Senior client manager

Often depicted as a world of secrecy, elite gatherings, little black books and quiet words in the ear of important people, public affairs is often misunderstood. 

Effective public affairs work is about maintaining low risks and high reputations, not clandestine meetings or who knows who. It’s about providing leaders with the insights and relationships they need to navigate policy and regulation. Moreover, public affairs isn’t just about avoiding problems — it can also be about seizing opportunities and helping stakeholders understand new technologies or markets. 

It’s easy for organisations to fall into the trap of believing that public affairs require their organisation to have a strong public profile but that misconception could prove costly. Good public affairs work is about a more strategic approach to who you engage with and why, not about column inches and mentions on social media. 

Consider the scenario of a cutting-edge start-up poised to revolutionise the educational sector with its AI-driven tools, suddenly facing the prospect of restrictive data protection regulations. Without a nuanced public affairs strategy to engage with policymakers, influence regulations, and adapt operations, this start-up’s path to success could be severely hampered. 

Or imagine a renewable energy company eager to capitalise on political support for green energy, only to encounter local resistance over their plans for a new development. Without a public affairs approach that involves engaging with local communities, demonstrating the benefits of renewable energy, and adjusting projects to align with local values, the company’s expansion efforts could be stalled. 

These scenarios highlight a critical truth: no organisation operates in isolation. In a world where policy, public sentiment, and market dynamics are in constant flux, lacking a public affairs strategy is a gamble with high stakes. Organisations that underestimate the need for public affairs support may find themselves unprepared for preventable challenges. Far from being an optional extra, public affairs is crucial for identifying opportunities, influencing debates, and ensuring organisations are not just resilient but are positioned to lead in an ever-evolving political environment.

The political landscape in the UK and Scotland is becoming more unpredictable. The potential end of single-party dominance at Westminster and Holyrood and the scope for increased collaboration between Labour governments on both sides of the border after 2026 present new challenges and opportunities.  

It is likely that we are about to enter a political era where power is rotated amongst parties on a much more regular basis than the recent past. If you thought public affairs was confusing before, it’s about to get a whole lot more complicated.  

With speculation too of further devolution to English regions and greater powers for Holyrood (Scottish Labour recently floated the prospect of “elected provosts’ based on the English metro mayor model), the importance of more local engagement is growing.
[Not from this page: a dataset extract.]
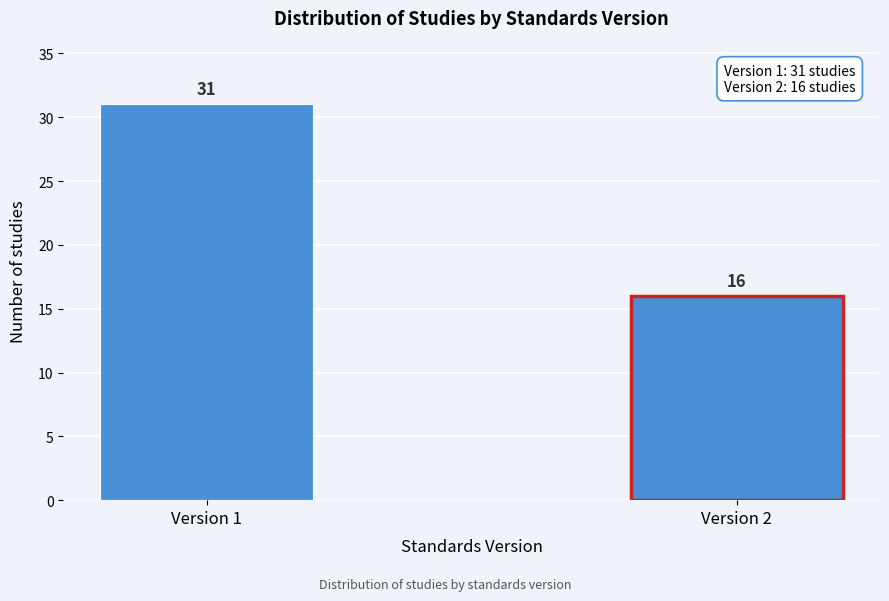

Reading left to right, extract all data points from this chart.

Version 1=31	Version 2=16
This shift requires organisations to identify and connect with key stakeholders at a more local level than ever before to ensure their interests are represented and their voices heard. 
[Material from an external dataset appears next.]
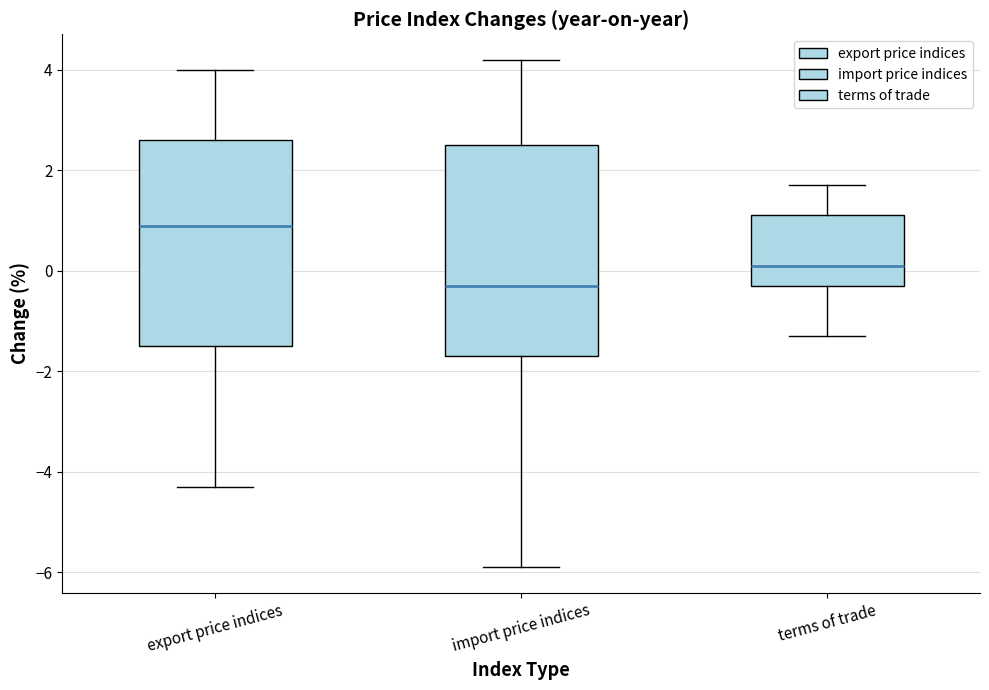

Reading left to right, read every box against the y-axis: the position of its median line, the range the box covers, and the ends of its whiskers. The values are not printed on the chart, so give them approximately, as read against the axis.

export price indices: median 1.0, box -1.4 to 2.6, whiskers -4.2 to 4.0
import price indices: median -0.2, box -1.6 to 2.6, whiskers -5.8 to 4.2
terms of trade: median 0.2, box -0.2 to 1.2, whiskers -1.2 to 1.8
Organisations must adapt their public affairs strategies to stay ahead of these shifts, and understanding the priorities and policies of these evolving political developments will be critical in anticipating changes and positioning your organisation favourably. 

Far from its stereotypical straitjacket, public affairs is a forward-thinking, strategic field that keeps organisations ahead of the curve, ensuring you are prepared for the challenges of today and positioned as a leader for tomorrow.  

By understanding the true nature of public affairs, and adapting to the evolving political landscape, organisations can leverage public affairs as a key strategic asset. It’s not just about crisis management; it’s about shaping the future and ensuring success in an ever-changing world. And its importance is only growing.